== RICHIESTA ==
Rispondi a queste domande sul testo che parla del credito d'imposta per ricerca e sviluppo:
(a) Quale articolo del TUIR fissa le regole di competenza fiscale per collocare nel tempo i costi?
(b) In che anno la società ha dato quote di partecipazione secondo il work for equity?
(c) Che rapporto c'è tra il valore nominale della quota e il suo valore economico?

Ricerca e sviluppo: chiarimenti sul credito d’imposta

Scambio lavoro per ricerca e sviluppo con quote di partecipazione al capitale sociale, secondo la fattispecie del cosiddetto work for equity

R&S: chiarimenti sul credito d’imposta

L’Amministrazione finanziaria ha fornito ulteriori precisazioni in relazione all’ammissibilità al credito d’imposta degli importi riconosciuti al socio amministratore e ai consulenti esterni (che – nel caso in esame – sono anche soci della società), a titolo di corrispettivo per l’attività di ricerca e sviluppo svolta a favore della società.

 

Imputazione temporale dei costi

Come già chiaro, l’imputazione temporale degli investimenti in ricerca e sviluppo ad uno dei periodi di imposta di vigenza dell’agevolazione (prevista nel periodo di imposta successivo a quello in corso al 31 dicembre 2014 e fino a quello in corso al 31 dicembre 2019) avviene secondo le regole generali di competenza fiscale, previste dall’articolo 109 del TUIR, come disposto anche dall’articolo 4, comma 1, del decreto attuativo:

sono ammissibili i costi di competenza, ai sensi dell’articolo 109 del testo unico, del periodo d’imposta di riferimento direttamente connessi allo svolgimento delle attività di ricerca e sviluppo ammissibili”.

 

Lavoro in cambio di quote societarie

Con riferimento alla modalità di remunerazione delle spese sostenute per le attività di ricerca e sviluppo poste in essere dal socio-amministratore e dai consulenti esterni/soci, la società contribuente, nel corso del 2018, si è avvalsa della possibilità di riconoscere quote di partecipazione al capitale sociale, secondo la fattispecie del cosiddetto work for equity, con aumento di capitale a pagamento liberato mediante compensazione di un credito maturato pereffetto delle prestazioni d’opera con il debito di sottoscrizione.

In sostanza, il credito maturato per l’attività svolta nel corso del 2018 dal socio-amministratore e dai consulenti esterni/soci viene trasformato, per la quota parte non regolata in denaro, in quote di partecipazione (equity) al capitale della società, a un rapporto di 1/10 tra il valore nominale della quota di partecipazione al capitale sociale e il valore economico dello stesso, per le ragioni esposte nella descrizione del fatto, ferma restando l’imputazione dei restanti 9/10 ad aumento delle riserve.

 

La ratio legis

La disciplina agevolativa per le spese di ricerca e sviluppo deve “essere interpretata secondo principi che ne salvaguardino la natura di (incentivo) e le finalità (di fare crescere gli investimenti in ricerca e sviluppo) e che consentano un adeguato controllo sull’utilizzo dello strumento, prescindendo dalle regole applicabili in sede di determinazione del reddito di impresa ogni qualvolta la loro automatica estensione in ambito agevolativo possa alterare la funzione assegnata all’incentivo dal legislatore o dare luogo a ingiustificabili disparità di trattamento tra imprese” (cfr. circolare n. 10/E del 2018, paragrafo 1).

== ESTRATTO DATI ==
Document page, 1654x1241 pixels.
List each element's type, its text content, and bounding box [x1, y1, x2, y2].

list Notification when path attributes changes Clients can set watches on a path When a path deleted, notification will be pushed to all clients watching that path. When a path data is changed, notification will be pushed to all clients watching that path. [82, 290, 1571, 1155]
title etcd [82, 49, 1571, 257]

== RISULTATO ==
(a) L'articolo 109 del TUIR.
(b) Nel 2018.
(c) Un rapporto di 1/10, con i restanti 9/10 imputati ad aumento delle riserve.